**Work request**
Reproduce, character for character, the lines of the records from the one containing "1. Esegiure il pull del repository" through the end of the records, including both the first and last lines.

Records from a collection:
== Segment start ==

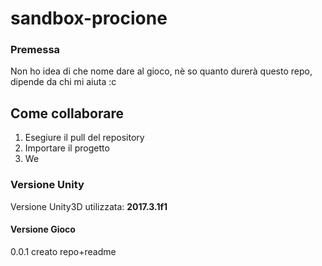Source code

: # sandbox-procione
 
 ### Premessa

 Non ho idea di che nome dare al gioco, nè so quanto durerà questo repo, dipende da chi mi aiuta :c

 ## Come collaborare
 
 1. Esegiure il pull del repository
 2. Importare il progetto
 3. We
 
 ### Versione Unity
 
 Versione Unity3D utilizzata: __2017.3.1f1__
 
 #### Versione Gioco
 0.0.1 creato repo+readme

== Segment end ==

**Written solution**
 1. Esegiure il pull del repository
 2. Importare il progetto
 3. We
 
 ### Versione Unity
 
 Versione Unity3D utilizzata: __2017.3.1f1__
 
 #### Versione Gioco
 0.0.1 creato repo+readme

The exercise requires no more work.